## [Task requirements]
a) In the CryoHub press release, what award did Frigologix receive in 2015?
b) Transcribe the portion of the CryoHub press release starting with "Press Release 14" and going on through "Prof Judith Evans.".

***** Passage to read *****

Press Release 14 June 2018
The EU CryoHub project is delighted to announce that Frigologix, one of the leading cold chain specialists in France and in Belgium has joined the project as an industrial partner and has agreed to become the site for the CryoHub technology demonstrator installation.
“Frigologix is an ideal partner for this project due to their commitment to constantly investigating new ways to optimise energy use in the cold chain.” Commented Project Manager, Prof Judith Evans.
Upon joining the CryoHub project, Reinier van Elderen, Director of Frigologix said: “Energy is one of our main cost drivers. This combined with our vision to leave a cleaner world for the next generation, made us decide to give energy and our energy consumption a lot of attention over the last years. We believe that the joint effort of universities, businesses and the government are needed to develop new break-through technologies also on our field of working. This is why we joined the CryoHub project. Our interest in energy matters makes it an easy choice to join the project.”
Frigologix’s environmental credentials are impressive. It started as a family business around 20 years ago and now provides logistic services for fresh and frozen food for multinational companies like Farm Frites, McCain and IGLO as well as for local companies. Their site receives over a hundred incoming and outgoing refrigerated vehicles per day. Frigologix have a proven commitment to buying green energy - in 2011 they installed 4.200 solar panels (nearly 1 Megawatt). Together with one of their biggest clients they operate a cogeneration plant and are working on developing a local smart grid. In 2015 Frigologix were awarded a “Lean & Green” STAR for reaching a reduction of 20% energy consumption. They are also working on a project to establish a Sustainability index for the logistic industry.
The CryoHub project which commenced 2016, will investigate and extend the potential for large-scale Cryogenic Energy Storage. It is a forty-two month EU co-funded project under the Horizon 2020 programme and includes a team of 14 partner organisations from 5 EU countries. See www.cryohub.eu for information about the partners, future workshops and to register for regular updates.

***** Extracted entries *****

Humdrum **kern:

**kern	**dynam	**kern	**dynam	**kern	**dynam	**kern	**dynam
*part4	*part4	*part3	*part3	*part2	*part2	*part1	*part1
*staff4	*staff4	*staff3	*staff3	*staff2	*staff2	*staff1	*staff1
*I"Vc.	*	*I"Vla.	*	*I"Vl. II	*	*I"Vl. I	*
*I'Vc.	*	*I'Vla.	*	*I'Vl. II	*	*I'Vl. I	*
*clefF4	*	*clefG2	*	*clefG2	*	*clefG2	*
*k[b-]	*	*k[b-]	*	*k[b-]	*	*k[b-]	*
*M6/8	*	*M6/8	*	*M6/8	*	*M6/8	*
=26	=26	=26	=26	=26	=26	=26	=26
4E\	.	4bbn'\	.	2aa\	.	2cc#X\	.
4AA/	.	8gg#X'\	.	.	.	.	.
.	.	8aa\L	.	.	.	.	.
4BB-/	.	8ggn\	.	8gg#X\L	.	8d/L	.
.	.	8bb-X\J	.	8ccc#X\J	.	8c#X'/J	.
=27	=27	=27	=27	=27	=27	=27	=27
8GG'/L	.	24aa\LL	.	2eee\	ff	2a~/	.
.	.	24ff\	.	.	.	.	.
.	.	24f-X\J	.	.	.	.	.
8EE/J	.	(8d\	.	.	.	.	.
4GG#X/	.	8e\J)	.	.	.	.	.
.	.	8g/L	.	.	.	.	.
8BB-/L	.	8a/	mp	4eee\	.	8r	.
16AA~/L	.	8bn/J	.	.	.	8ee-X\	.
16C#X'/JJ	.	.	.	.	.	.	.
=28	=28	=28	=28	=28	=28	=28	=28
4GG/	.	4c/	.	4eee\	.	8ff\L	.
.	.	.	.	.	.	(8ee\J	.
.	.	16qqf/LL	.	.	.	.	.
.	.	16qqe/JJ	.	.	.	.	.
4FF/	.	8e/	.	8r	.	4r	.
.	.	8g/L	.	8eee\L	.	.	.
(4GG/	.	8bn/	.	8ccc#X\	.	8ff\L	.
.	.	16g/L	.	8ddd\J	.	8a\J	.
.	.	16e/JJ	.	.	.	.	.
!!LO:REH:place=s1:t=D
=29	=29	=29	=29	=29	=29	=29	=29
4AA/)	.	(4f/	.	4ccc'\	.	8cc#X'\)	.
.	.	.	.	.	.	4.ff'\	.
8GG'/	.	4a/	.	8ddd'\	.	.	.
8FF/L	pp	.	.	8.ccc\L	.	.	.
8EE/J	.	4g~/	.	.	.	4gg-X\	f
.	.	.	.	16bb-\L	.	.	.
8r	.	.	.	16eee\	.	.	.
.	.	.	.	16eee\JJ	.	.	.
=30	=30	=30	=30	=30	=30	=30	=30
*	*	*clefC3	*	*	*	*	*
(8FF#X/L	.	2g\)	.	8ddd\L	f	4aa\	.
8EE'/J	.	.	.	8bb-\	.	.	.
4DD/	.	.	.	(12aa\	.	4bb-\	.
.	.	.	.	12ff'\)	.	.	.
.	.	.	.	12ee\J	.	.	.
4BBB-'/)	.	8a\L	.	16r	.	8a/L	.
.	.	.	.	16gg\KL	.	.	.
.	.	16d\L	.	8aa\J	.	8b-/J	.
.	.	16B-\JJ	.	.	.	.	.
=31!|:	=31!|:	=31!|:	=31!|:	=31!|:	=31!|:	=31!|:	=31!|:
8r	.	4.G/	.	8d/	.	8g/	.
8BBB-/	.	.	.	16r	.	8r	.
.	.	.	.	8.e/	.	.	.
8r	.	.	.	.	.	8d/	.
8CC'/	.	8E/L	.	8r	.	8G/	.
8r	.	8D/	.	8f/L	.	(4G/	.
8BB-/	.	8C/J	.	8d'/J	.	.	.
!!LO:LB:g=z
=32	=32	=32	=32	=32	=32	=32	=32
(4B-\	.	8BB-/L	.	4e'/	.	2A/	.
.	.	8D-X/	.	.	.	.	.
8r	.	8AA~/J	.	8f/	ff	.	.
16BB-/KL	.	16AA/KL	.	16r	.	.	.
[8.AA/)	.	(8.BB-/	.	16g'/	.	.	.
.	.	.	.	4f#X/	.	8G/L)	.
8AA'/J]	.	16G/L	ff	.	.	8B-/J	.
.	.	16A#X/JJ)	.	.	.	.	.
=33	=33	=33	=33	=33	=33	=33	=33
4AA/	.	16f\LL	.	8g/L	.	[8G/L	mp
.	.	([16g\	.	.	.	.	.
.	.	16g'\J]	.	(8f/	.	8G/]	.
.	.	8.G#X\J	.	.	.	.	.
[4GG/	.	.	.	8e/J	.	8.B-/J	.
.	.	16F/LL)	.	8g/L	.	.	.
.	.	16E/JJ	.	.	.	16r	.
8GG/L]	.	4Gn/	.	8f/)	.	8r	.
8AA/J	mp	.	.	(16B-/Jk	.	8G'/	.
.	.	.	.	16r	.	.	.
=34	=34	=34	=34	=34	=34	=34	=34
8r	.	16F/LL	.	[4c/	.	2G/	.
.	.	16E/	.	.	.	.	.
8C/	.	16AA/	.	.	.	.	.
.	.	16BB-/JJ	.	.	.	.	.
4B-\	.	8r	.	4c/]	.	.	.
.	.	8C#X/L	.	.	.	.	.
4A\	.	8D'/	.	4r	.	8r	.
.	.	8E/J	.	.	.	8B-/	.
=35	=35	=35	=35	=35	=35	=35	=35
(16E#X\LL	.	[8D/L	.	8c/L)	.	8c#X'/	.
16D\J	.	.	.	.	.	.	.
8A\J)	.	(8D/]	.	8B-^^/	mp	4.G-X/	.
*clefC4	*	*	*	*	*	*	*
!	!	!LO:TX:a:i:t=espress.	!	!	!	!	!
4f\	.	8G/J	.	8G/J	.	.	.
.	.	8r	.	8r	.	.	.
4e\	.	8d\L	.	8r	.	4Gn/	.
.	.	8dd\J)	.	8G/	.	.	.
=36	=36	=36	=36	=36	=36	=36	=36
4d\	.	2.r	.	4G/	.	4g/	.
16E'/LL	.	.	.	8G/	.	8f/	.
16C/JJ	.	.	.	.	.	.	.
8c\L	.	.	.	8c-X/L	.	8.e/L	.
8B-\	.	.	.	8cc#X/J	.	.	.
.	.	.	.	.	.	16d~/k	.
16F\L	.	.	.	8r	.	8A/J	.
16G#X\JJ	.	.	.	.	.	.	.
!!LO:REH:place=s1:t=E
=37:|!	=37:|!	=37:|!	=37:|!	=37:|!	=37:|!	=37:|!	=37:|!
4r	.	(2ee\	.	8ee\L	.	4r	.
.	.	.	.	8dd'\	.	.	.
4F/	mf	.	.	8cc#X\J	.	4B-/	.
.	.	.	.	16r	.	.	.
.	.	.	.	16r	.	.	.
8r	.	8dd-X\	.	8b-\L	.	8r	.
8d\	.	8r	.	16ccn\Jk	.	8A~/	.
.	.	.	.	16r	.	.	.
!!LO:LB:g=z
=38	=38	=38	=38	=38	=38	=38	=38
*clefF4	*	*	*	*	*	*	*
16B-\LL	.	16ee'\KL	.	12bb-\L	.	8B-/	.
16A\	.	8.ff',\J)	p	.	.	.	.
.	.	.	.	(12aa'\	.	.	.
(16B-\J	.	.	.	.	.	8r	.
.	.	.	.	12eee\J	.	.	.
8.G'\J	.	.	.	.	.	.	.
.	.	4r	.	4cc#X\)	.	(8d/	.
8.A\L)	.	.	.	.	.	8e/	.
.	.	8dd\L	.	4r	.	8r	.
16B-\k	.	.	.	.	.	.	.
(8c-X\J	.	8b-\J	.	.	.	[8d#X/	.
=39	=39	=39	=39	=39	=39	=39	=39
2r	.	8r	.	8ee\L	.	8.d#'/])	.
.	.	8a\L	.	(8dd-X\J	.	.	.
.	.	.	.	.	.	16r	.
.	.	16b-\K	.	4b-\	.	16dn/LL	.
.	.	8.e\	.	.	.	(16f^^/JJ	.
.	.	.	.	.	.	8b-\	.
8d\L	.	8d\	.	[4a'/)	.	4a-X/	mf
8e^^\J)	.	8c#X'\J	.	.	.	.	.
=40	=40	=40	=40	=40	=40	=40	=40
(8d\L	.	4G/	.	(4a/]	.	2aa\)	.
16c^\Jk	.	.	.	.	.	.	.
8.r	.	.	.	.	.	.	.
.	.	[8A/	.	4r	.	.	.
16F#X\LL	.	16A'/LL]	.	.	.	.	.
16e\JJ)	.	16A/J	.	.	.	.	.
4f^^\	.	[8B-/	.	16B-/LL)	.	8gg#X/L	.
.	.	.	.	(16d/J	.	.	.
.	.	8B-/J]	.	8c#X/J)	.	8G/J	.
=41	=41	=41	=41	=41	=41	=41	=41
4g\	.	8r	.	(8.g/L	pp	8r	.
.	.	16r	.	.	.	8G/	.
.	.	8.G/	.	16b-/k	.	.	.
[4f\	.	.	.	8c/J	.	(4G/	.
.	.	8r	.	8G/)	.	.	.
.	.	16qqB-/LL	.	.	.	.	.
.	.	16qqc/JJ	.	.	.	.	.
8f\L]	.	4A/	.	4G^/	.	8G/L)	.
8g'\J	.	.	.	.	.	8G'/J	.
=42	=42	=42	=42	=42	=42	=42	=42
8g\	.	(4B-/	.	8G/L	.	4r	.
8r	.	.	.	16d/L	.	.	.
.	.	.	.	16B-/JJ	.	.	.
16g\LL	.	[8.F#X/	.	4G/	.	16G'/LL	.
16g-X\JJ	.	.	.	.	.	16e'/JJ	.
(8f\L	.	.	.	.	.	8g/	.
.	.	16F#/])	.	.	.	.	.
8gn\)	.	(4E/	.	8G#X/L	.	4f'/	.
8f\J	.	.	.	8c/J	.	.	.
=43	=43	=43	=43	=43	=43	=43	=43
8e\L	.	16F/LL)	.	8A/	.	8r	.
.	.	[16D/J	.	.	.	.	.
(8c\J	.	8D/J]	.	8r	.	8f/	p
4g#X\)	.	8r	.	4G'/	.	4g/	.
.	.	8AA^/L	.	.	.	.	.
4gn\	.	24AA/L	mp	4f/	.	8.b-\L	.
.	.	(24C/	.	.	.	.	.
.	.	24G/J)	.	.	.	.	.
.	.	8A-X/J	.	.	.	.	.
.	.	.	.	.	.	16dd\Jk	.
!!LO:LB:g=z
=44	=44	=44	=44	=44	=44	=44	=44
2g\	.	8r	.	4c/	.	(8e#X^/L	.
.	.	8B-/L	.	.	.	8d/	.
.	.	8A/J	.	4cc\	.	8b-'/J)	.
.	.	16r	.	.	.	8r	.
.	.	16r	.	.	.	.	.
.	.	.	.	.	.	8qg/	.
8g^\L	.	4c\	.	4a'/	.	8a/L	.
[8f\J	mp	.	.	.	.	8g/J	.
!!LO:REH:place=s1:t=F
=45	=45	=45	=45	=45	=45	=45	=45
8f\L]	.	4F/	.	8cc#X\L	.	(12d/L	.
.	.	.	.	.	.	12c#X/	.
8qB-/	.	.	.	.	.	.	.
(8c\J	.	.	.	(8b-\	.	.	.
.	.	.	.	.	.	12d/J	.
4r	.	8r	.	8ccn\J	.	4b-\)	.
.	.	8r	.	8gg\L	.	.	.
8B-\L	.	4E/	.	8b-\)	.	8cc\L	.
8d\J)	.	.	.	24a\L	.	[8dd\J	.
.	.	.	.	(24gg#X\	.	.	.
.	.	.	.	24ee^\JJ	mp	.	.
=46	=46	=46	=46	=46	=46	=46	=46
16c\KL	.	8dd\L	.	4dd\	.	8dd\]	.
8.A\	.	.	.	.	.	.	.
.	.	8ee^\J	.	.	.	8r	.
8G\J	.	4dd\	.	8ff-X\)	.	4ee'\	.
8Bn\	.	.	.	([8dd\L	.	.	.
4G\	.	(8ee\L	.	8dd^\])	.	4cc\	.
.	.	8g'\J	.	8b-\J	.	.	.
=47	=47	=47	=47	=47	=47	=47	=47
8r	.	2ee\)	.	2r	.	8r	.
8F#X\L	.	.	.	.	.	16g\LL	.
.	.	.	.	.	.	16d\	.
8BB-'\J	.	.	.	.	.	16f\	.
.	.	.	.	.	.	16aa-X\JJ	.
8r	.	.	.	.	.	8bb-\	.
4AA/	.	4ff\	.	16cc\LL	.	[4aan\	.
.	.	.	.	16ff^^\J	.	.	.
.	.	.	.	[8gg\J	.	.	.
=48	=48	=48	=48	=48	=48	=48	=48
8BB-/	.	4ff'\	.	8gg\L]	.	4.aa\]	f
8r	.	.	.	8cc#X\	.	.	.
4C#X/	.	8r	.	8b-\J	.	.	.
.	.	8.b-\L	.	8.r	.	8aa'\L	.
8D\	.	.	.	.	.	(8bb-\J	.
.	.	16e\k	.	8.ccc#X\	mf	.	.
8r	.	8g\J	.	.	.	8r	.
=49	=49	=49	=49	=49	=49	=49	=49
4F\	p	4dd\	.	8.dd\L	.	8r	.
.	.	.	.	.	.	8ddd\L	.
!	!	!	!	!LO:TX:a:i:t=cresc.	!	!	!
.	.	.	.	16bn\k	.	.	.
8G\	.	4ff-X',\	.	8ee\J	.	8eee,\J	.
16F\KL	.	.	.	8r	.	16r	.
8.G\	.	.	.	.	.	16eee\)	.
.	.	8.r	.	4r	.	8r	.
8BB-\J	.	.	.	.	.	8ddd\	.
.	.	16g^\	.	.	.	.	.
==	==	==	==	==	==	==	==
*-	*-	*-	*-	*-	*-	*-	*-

*****

## [List of solutions]
a) A "Lean & Green" STAR, for reaching a 20% reduction in energy consumption.

b)
Press Release 14 June 2018
The EU CryoHub project is delighted to announce that Frigologix, one of the leading cold chain specialists in France and in Belgium has joined the project as an industrial partner and has agreed to become the site for the CryoHub technology demonstrator installation.
“Frigologix is an ideal partner for this project due to their commitment to constantly investigating new ways to optimise energy use in the cold chain.” Commented Project Manager, Prof Judith Evans.